#### WHAT THIS TASK INVOLVES:
Only the final stretch of the data is wanted: reproduce the line containing "X33346Y-34671D03*" and each line after it, exactly.

== DATA TO PROCESS ==

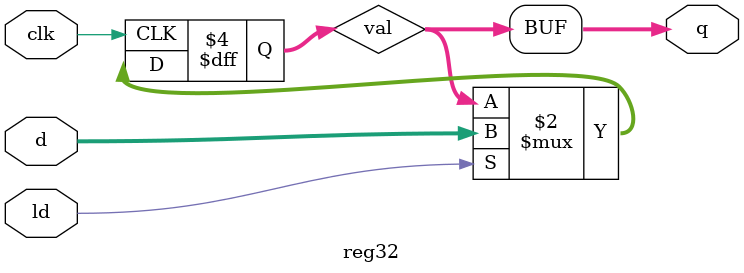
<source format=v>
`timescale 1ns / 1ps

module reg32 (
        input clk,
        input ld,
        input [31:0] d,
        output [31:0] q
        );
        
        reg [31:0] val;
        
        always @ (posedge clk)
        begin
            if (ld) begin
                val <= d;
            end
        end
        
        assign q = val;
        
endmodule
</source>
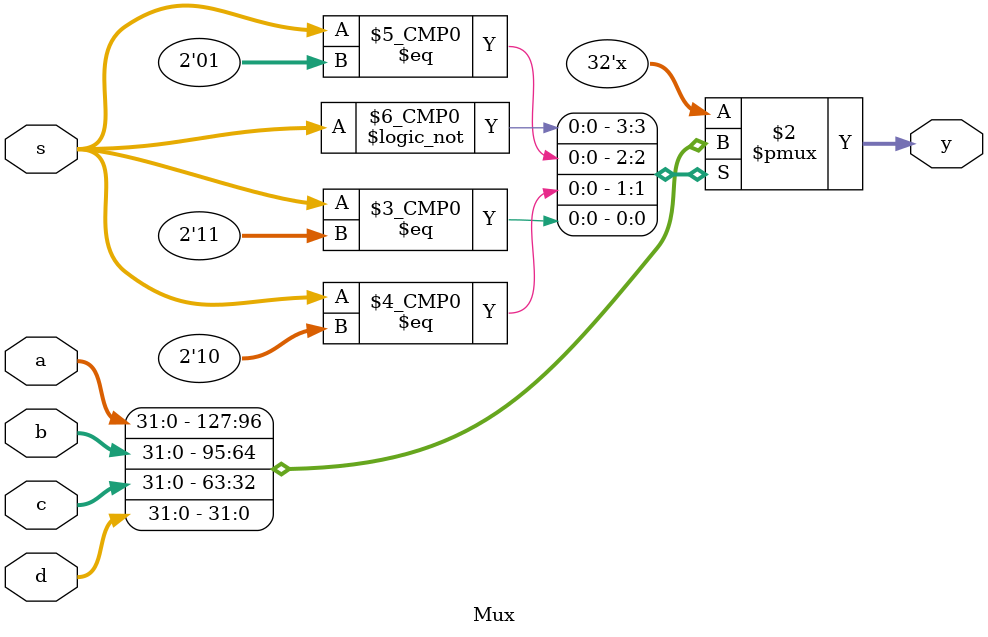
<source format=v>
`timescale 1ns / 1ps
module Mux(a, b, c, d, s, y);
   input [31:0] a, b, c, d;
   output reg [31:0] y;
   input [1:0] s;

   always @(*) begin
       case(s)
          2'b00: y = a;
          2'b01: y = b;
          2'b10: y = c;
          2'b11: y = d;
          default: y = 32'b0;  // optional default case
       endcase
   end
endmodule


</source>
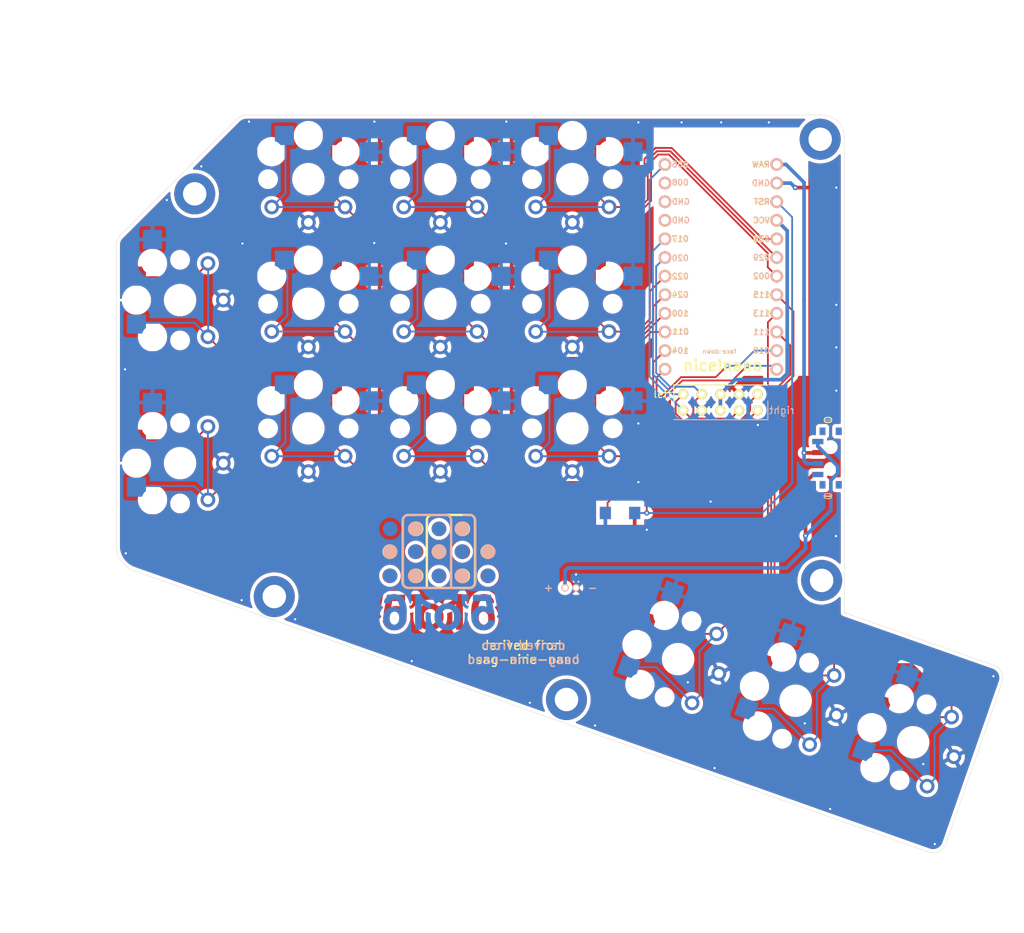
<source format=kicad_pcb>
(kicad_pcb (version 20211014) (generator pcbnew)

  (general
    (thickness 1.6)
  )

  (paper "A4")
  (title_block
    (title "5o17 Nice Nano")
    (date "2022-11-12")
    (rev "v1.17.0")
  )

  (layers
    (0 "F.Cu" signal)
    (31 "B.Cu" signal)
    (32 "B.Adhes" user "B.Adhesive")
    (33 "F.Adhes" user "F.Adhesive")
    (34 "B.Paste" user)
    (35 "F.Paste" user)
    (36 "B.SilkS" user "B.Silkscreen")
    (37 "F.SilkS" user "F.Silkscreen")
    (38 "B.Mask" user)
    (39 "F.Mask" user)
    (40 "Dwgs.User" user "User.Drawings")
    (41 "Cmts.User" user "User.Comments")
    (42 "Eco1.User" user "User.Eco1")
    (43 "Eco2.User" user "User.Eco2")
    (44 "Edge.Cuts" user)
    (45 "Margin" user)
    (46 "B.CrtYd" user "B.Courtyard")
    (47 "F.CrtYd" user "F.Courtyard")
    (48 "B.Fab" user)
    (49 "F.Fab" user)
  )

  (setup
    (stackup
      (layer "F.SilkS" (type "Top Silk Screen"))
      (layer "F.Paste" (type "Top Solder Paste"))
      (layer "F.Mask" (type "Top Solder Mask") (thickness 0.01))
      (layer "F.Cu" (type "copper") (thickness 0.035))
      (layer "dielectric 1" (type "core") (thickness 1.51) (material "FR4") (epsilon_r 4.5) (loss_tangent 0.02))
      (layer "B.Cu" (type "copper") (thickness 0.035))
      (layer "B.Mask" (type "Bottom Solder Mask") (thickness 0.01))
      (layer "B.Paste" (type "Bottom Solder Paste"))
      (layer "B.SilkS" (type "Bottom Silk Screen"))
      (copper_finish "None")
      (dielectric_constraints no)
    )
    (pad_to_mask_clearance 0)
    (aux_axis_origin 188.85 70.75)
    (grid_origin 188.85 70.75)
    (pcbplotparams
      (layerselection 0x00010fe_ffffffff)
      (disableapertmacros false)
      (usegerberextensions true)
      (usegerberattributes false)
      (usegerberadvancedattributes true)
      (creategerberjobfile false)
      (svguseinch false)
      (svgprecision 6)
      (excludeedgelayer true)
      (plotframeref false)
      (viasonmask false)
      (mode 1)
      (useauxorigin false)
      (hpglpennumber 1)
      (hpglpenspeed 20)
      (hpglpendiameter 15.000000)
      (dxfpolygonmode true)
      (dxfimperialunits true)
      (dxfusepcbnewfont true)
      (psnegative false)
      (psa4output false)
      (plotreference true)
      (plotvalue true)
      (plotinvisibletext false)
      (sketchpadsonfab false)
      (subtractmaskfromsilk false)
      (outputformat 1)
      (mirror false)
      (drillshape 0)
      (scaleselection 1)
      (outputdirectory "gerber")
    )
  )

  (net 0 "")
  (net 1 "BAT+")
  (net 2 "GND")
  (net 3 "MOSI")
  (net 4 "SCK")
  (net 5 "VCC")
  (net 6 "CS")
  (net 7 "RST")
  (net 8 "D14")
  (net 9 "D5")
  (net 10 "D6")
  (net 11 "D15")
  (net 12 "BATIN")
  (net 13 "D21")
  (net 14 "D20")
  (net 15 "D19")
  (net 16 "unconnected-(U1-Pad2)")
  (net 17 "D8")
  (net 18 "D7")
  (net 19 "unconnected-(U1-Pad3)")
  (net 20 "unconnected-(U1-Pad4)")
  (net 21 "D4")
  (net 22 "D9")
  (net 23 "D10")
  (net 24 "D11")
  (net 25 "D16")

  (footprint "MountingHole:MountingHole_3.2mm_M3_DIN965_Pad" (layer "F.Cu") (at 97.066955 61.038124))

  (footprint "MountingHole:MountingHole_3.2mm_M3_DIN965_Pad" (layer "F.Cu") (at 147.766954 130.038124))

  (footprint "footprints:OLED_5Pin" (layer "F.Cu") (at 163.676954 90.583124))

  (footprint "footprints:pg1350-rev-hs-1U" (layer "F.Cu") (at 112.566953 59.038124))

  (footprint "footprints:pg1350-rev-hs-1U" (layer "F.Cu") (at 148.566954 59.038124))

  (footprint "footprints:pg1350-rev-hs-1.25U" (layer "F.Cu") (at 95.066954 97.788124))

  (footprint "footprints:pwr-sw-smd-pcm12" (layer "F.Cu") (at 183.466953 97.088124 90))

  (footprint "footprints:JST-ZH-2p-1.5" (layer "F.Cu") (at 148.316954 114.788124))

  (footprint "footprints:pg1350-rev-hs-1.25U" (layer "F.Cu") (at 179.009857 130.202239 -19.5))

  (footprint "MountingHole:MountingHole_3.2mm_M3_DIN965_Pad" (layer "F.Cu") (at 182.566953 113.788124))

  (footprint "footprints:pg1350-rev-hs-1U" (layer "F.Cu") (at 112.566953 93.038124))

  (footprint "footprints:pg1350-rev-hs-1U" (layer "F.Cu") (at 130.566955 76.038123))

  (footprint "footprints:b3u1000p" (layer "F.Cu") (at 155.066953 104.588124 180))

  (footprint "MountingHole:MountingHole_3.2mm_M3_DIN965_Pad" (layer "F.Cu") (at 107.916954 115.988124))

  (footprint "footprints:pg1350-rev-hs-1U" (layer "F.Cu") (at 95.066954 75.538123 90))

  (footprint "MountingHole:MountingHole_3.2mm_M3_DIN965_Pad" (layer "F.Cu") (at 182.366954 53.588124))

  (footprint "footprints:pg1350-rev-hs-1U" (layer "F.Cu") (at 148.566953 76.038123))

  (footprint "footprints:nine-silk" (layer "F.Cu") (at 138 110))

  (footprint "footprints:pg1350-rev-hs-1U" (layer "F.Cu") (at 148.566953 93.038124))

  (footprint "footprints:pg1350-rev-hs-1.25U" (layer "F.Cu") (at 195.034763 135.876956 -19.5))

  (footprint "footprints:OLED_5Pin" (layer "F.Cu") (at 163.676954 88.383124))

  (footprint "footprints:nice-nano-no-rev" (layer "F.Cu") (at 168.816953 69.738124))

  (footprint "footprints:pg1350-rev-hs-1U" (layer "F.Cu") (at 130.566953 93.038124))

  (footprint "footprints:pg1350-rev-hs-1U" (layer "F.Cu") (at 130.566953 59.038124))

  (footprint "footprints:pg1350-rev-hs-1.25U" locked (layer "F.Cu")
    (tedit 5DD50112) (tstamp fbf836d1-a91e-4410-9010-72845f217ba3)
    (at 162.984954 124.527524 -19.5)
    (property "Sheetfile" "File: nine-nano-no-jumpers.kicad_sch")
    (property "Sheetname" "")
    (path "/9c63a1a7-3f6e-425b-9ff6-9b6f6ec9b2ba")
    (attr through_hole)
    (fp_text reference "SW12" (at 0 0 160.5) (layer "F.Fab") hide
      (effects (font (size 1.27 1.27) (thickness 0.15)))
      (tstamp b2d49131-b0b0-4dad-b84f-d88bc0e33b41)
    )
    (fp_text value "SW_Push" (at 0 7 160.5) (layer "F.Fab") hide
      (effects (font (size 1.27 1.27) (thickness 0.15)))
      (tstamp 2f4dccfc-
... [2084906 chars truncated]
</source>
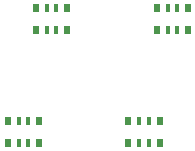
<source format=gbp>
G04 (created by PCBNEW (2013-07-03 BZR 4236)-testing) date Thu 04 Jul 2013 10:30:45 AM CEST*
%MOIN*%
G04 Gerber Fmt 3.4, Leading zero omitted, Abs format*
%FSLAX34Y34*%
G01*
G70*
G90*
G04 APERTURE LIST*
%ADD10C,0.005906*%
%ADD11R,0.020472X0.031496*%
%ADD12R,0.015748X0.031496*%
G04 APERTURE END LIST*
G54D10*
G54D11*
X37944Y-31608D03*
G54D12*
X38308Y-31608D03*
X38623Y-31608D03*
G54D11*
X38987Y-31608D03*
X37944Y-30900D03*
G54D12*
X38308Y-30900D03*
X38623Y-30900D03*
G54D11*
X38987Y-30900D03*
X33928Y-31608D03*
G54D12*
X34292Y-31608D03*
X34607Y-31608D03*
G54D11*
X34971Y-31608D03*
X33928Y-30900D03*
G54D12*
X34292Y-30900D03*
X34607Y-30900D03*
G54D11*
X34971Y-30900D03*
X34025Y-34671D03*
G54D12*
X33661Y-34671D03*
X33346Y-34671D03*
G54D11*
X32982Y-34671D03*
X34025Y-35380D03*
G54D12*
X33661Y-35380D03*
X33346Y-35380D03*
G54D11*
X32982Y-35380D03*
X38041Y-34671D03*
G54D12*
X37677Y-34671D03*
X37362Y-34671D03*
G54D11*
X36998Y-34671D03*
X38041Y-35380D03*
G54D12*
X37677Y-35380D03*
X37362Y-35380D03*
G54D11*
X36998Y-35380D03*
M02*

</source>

===

#### TASK ANSWER:
X33346Y-34671D03*
G54D11*
X32982Y-34671D03*
X34025Y-35380D03*
G54D12*
X33661Y-35380D03*
X33346Y-35380D03*
G54D11*
X32982Y-35380D03*
X38041Y-34671D03*
G54D12*
X37677Y-34671D03*
X37362Y-34671D03*
G54D11*
X36998Y-34671D03*
X38041Y-35380D03*
G54D12*
X37677Y-35380D03*
X37362Y-35380D03*
G54D11*
X36998Y-35380D03*
M02*

</source>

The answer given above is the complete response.